### [Task to carry out]
Restate word for word the lines in the listing below, starting at the line containing "Winfull Group Holdings Limited" and ending at the line containing "Hong Kong, 14 February 2019", both included; leave out the rest.

________________________

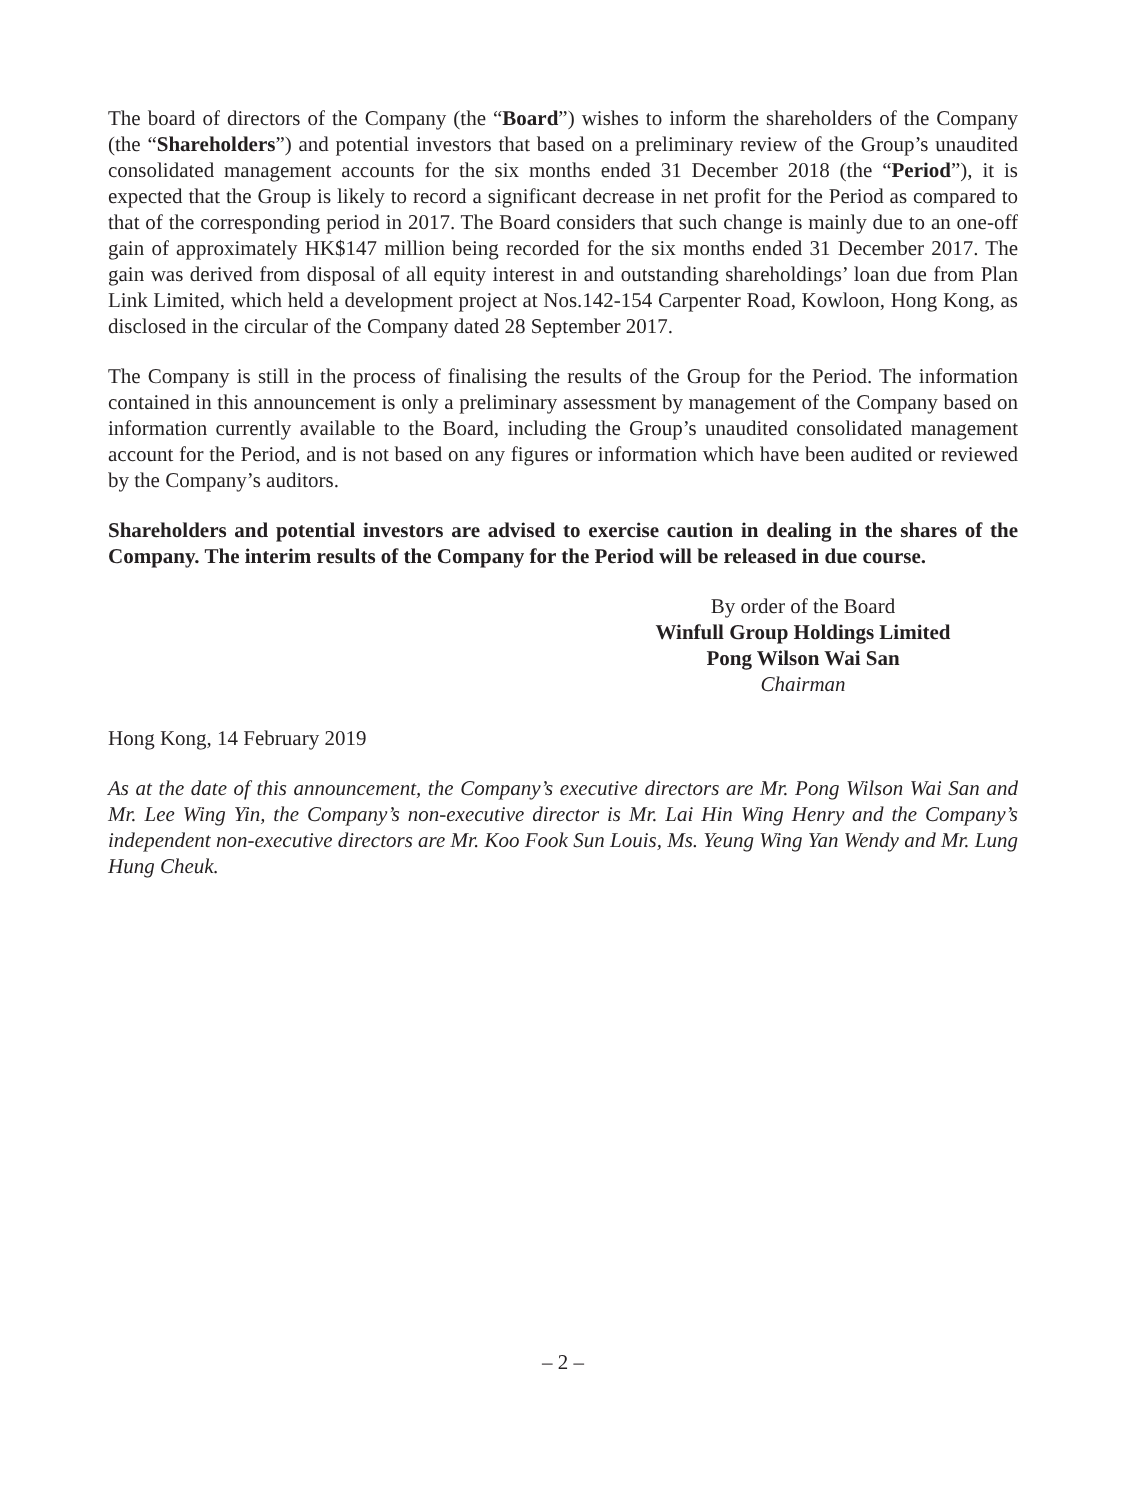The board of directors of the Company (the “Board”) wishes to inform the shareholders of the Company (the “Shareholders”) and potential investors that based on a preliminary review of the Group’s unaudited consolidated management accounts for the six months ended 31 December 2018 (the “Period”), it is expected that the Group is likely to record a significant decrease in net profit for the Period as compared to that of the corresponding period in 2017. The Board considers that such change is mainly due to an one-off gain of approximately HK$147 million being recorded for the six months ended 31 December 2017. The gain was derived from disposal of all equity interest in and outstanding shareholdings’ loan due from Plan Link Limited, which held a development project at Nos.142-154 Carpenter Road, Kowloon, Hong Kong, as disclosed in the circular of the Company dated 28 September 2017.
The Company is still in the process of finalising the results of the Group for the Period. The information contained in this announcement is only a preliminary assessment by management of the Company based on information currently available to the Board, including the Group’s unaudited consolidated management account for the Period, and is not based on any figures or information which have been audited or reviewed by the Company’s auditors.
Shareholders and potential investors are advised to exercise caution in dealing in the shares of the Company. The interim results of the Company for the Period will be released in due course.
By order of the Board
Winfull Group Holdings Limited
Pong Wilson Wai San
Chairman
Hong Kong, 14 February 2019
As at the date of this announcement, the Company’s executive directors are Mr. Pong Wilson Wai San and Mr. Lee Wing Yin, the Company’s non-executive director is Mr. Lai Hin Wing Henry and the Company’s independent non-executive directors are Mr. Koo Fook Sun Louis, Ms. Yeung Wing Yan Wendy and Mr. Lung Hung Cheuk.
– 2 –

________________________

### [Written response]
Winfull Group Holdings Limited
Pong Wilson Wai San
Chairman
Hong Kong, 14 February 2019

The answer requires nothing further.